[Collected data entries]
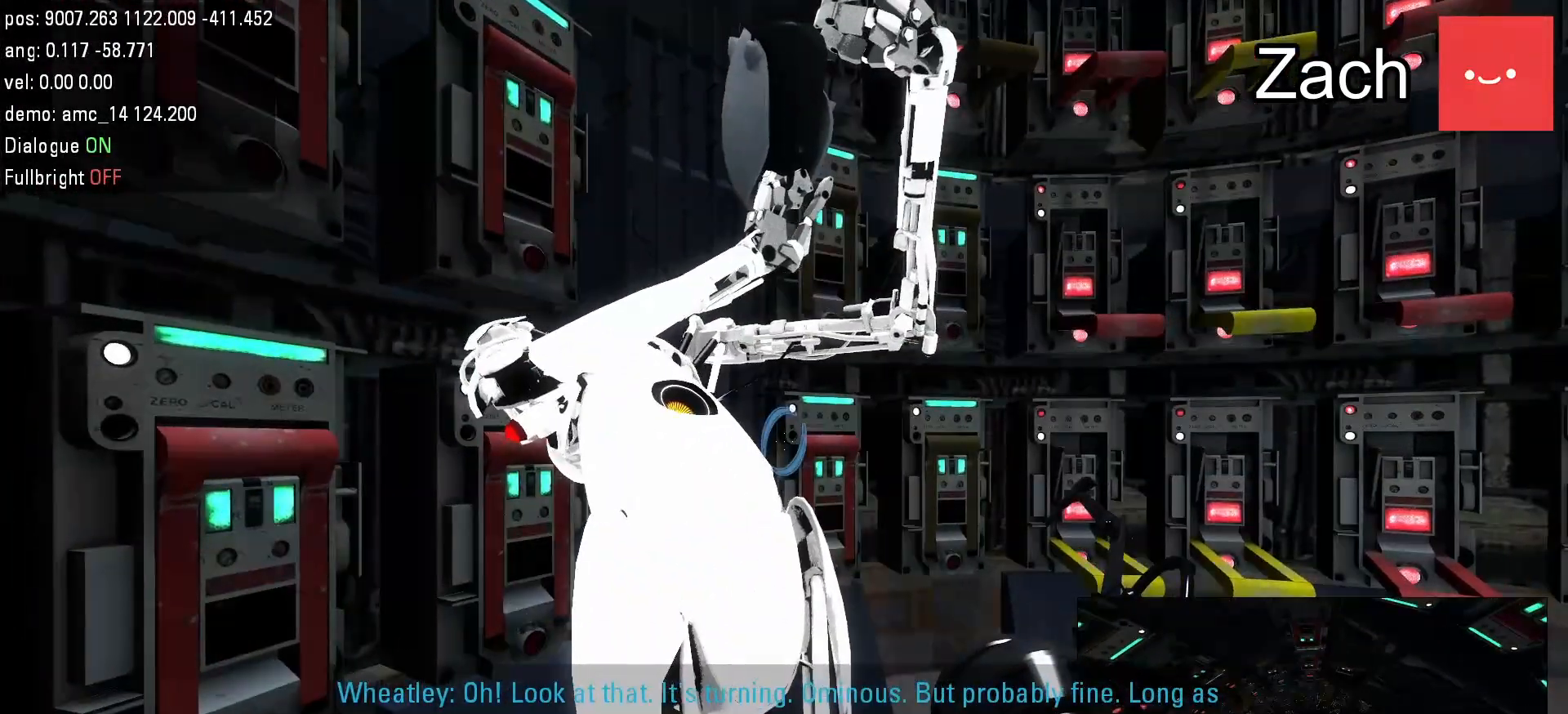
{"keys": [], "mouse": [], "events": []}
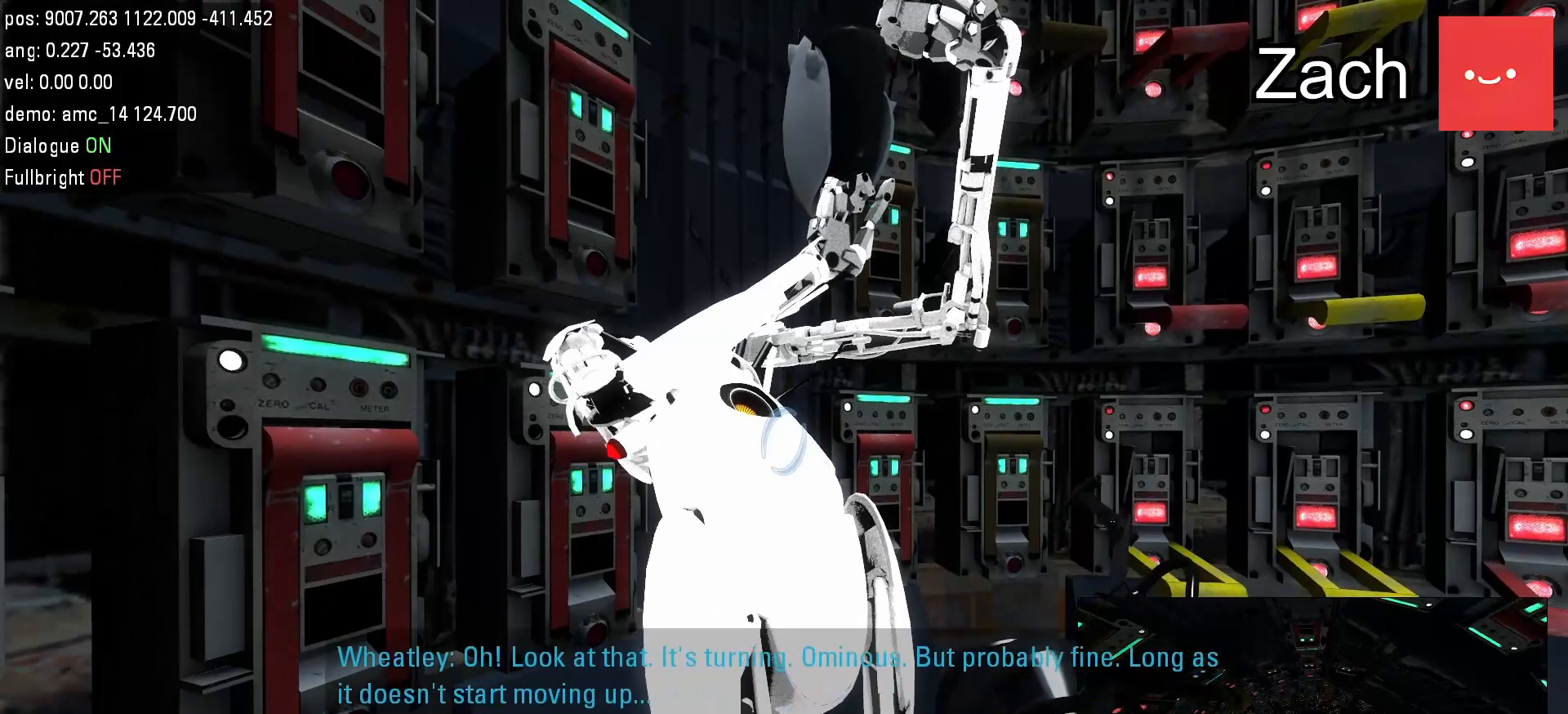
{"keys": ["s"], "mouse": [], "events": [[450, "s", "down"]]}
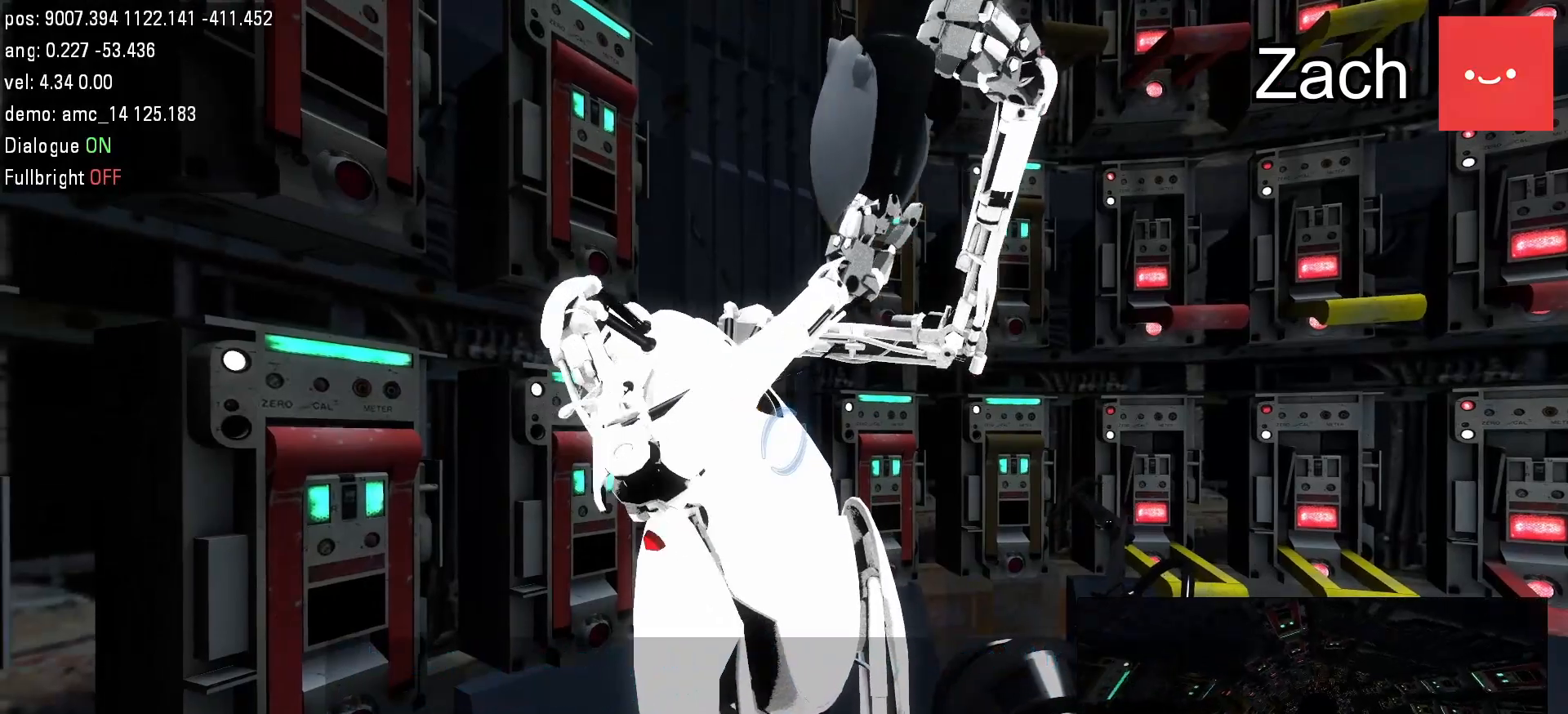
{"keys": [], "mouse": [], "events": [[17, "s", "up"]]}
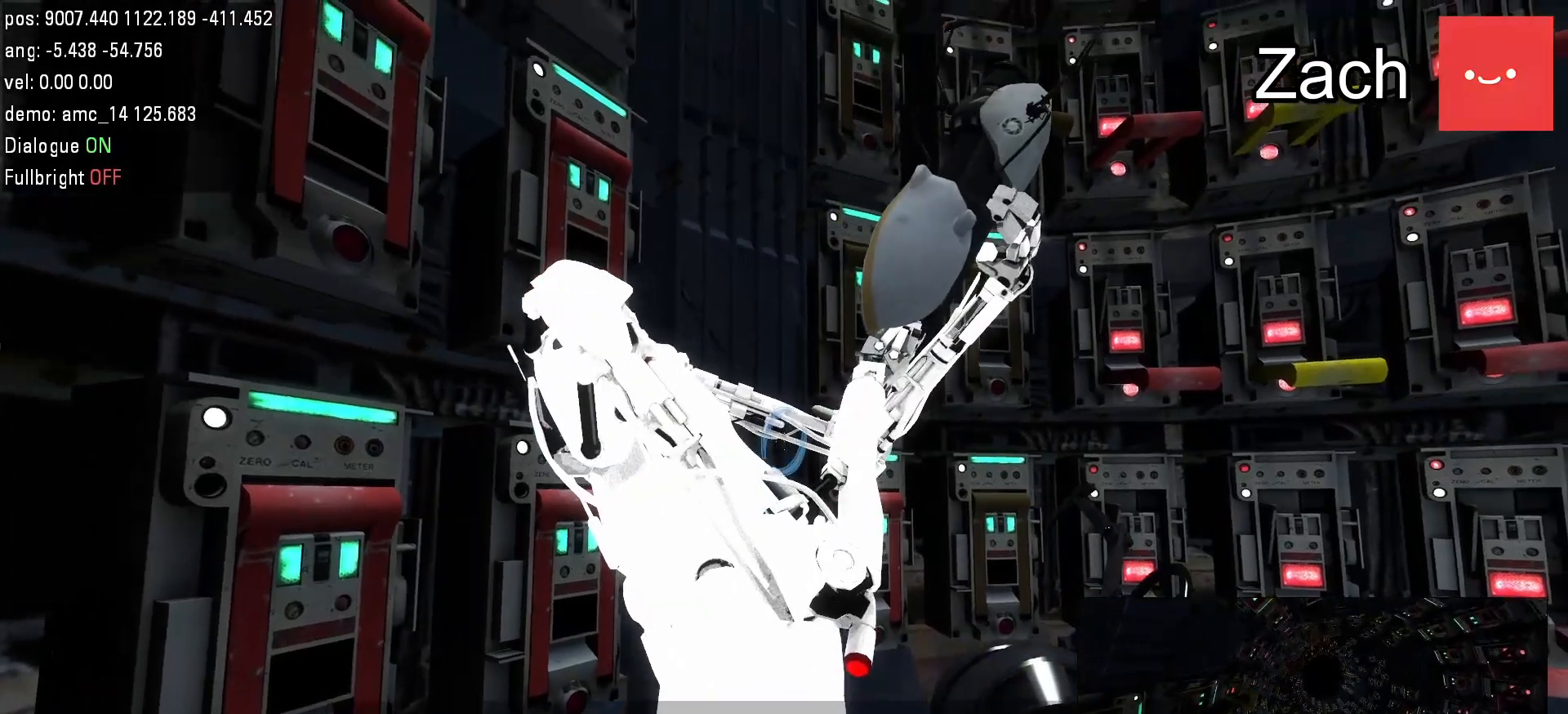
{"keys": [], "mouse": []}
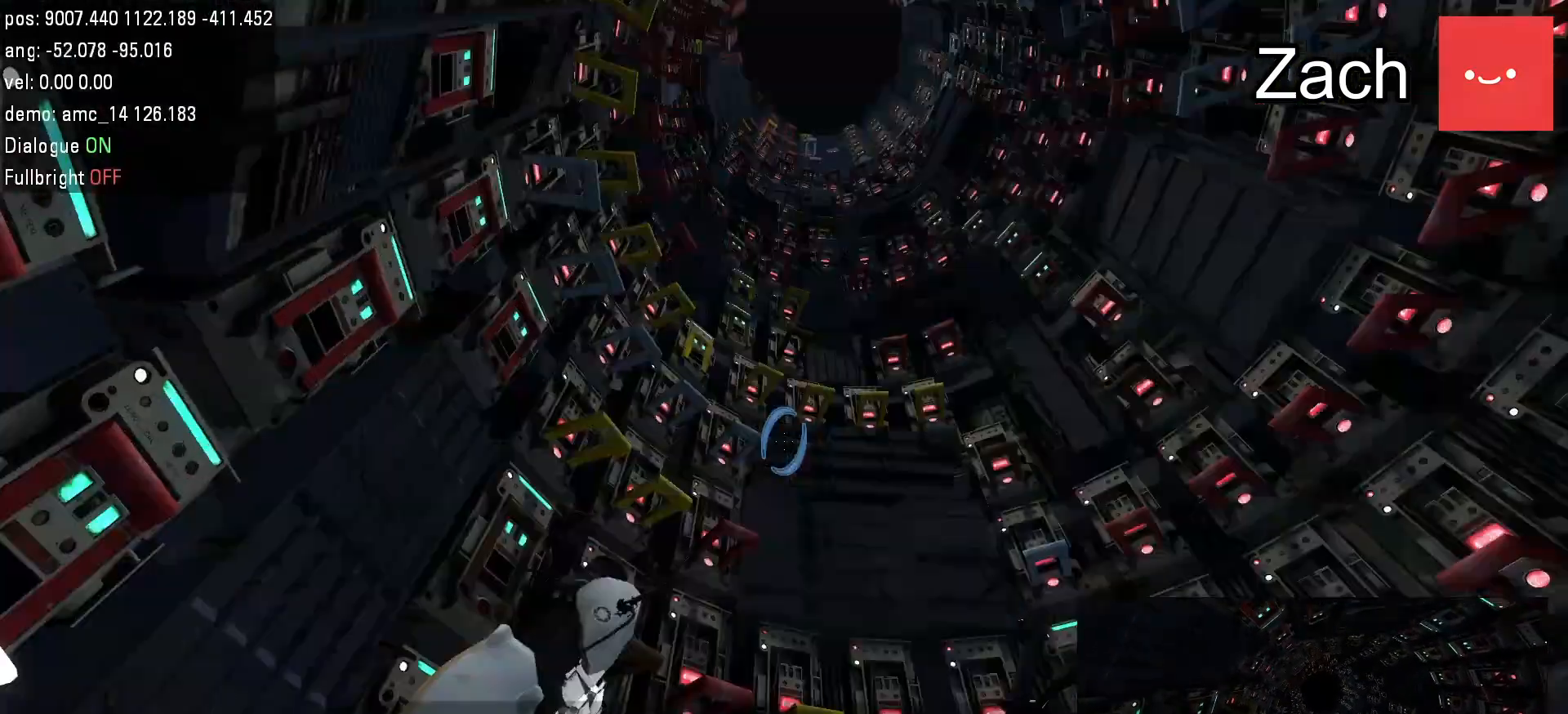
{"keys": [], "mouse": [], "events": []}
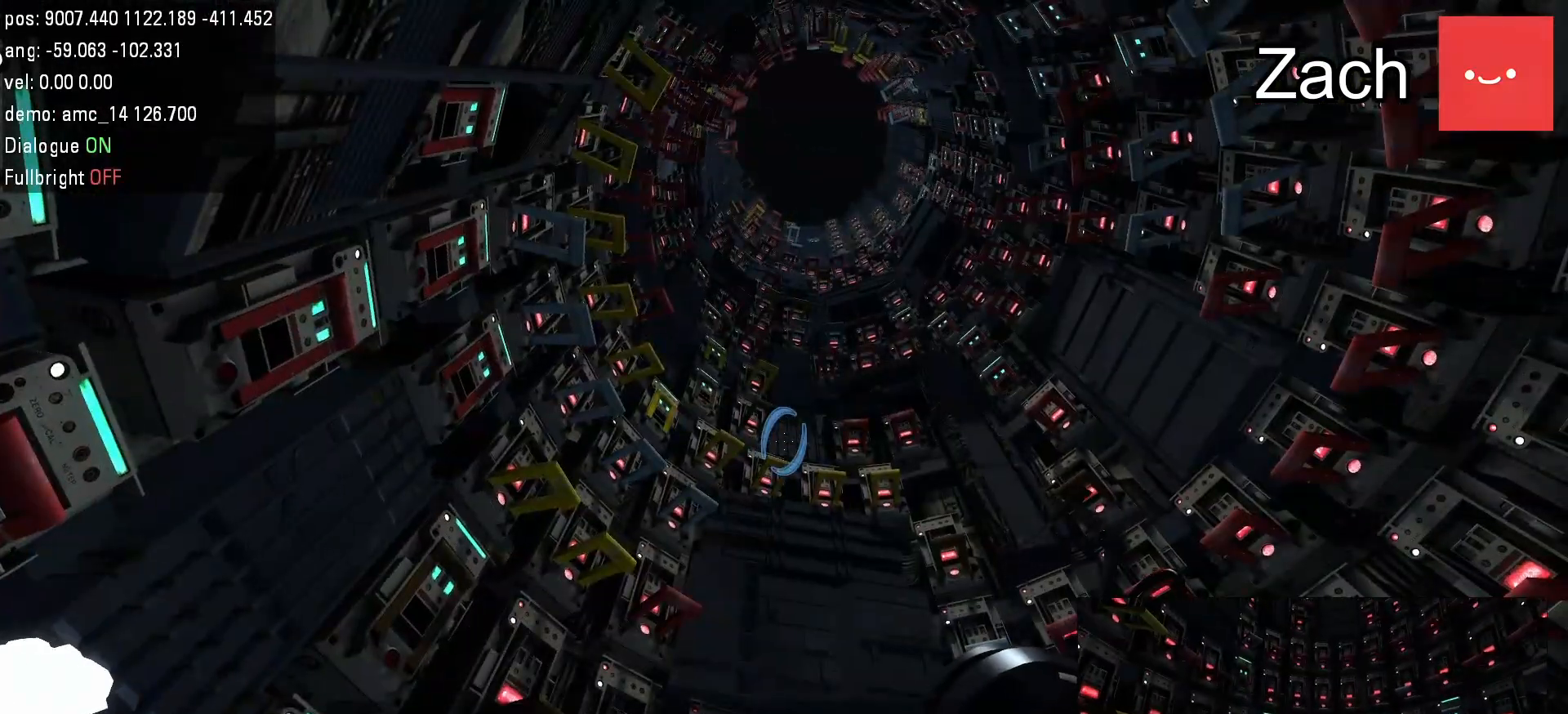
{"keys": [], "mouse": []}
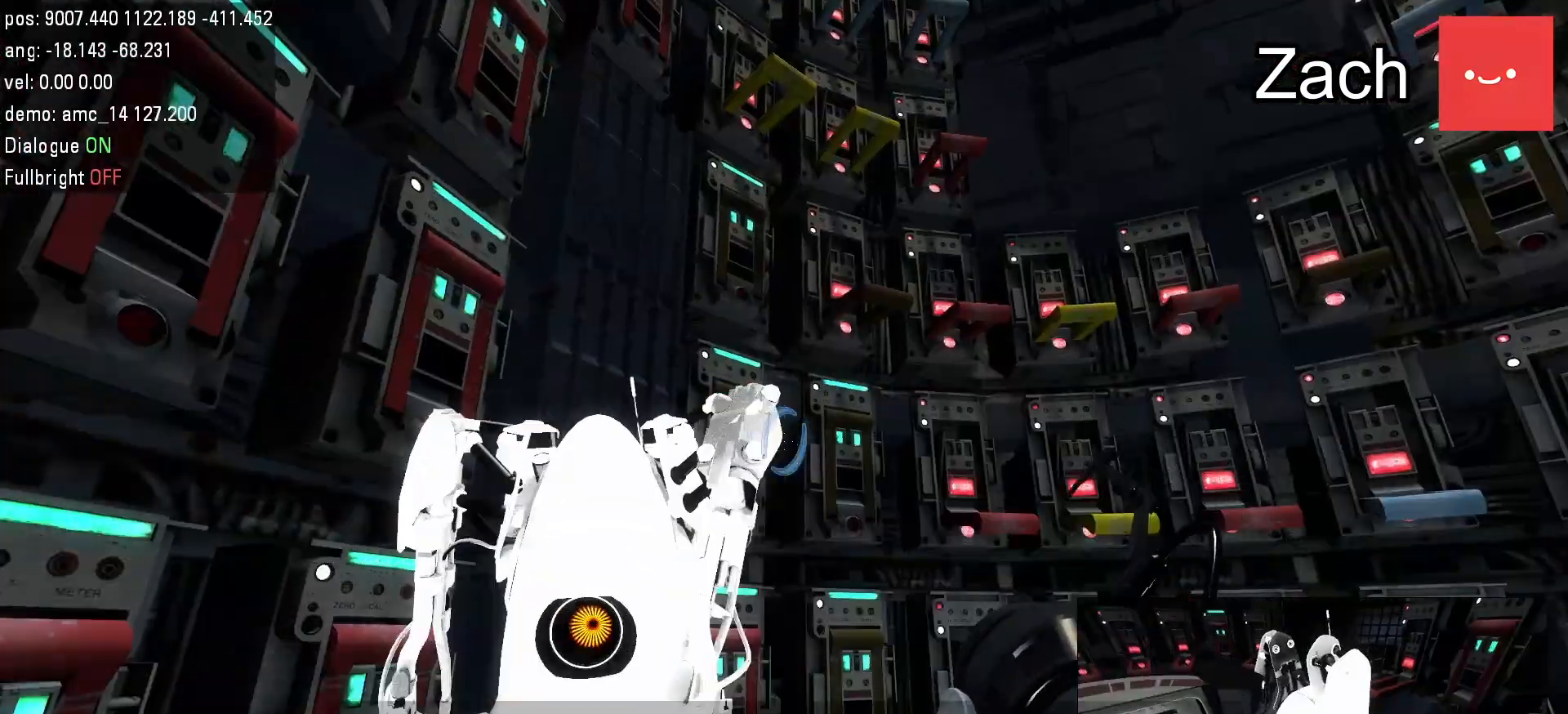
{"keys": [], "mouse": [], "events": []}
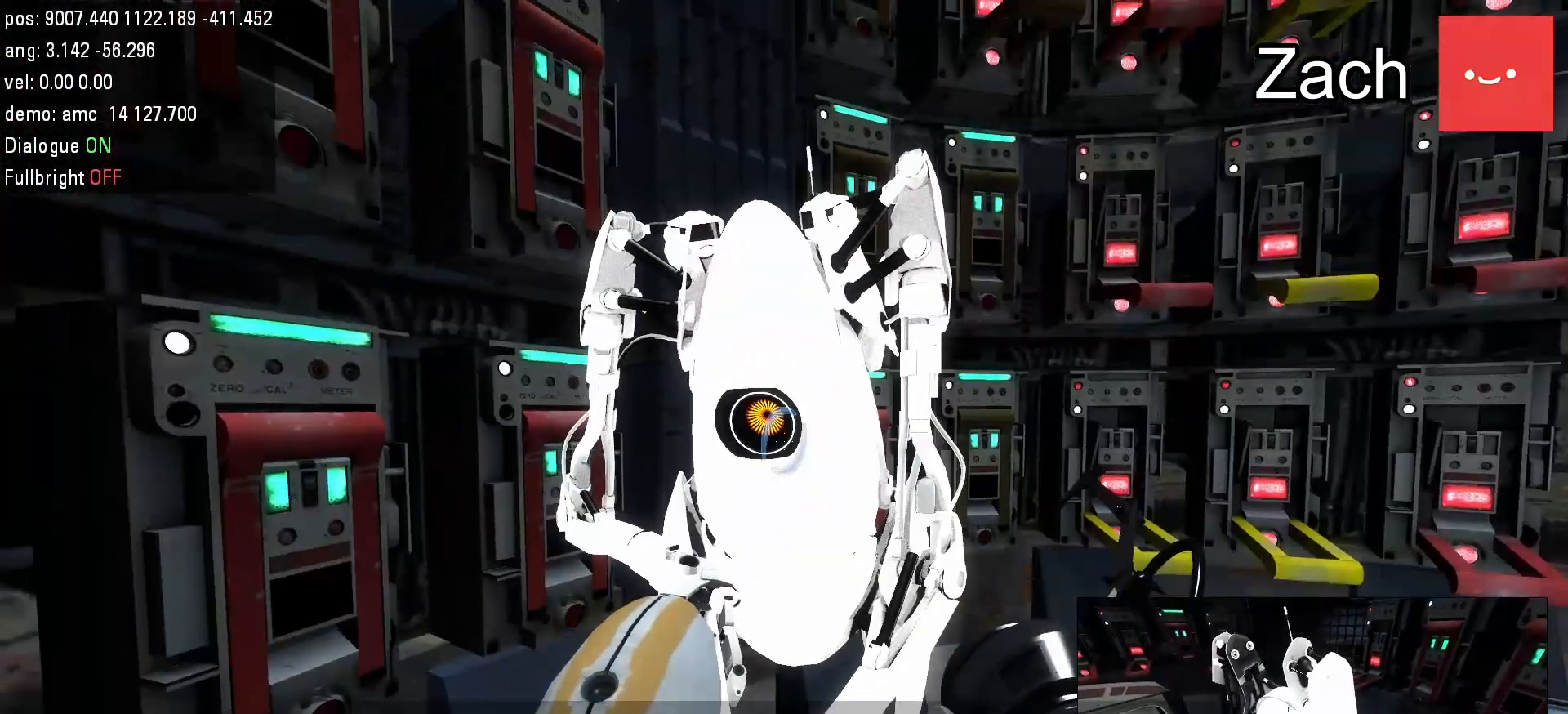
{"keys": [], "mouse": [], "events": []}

### Your instructions
The copy you produce must repeat all the entries exactly and contain no pictures.

### Task answer
{"keys": [], "mouse": [], "events": []}
{"keys": ["s"], "mouse": [], "events": [[450, "s", "down"]]}
{"keys": [], "mouse": [], "events": [[17, "s", "up"]]}
{"keys": [], "mouse": []}
{"keys": [], "mouse": [], "events": []}
{"keys": [], "mouse": []}
{"keys": [], "mouse": [], "events": []}
{"keys": [], "mouse": [], "events": []}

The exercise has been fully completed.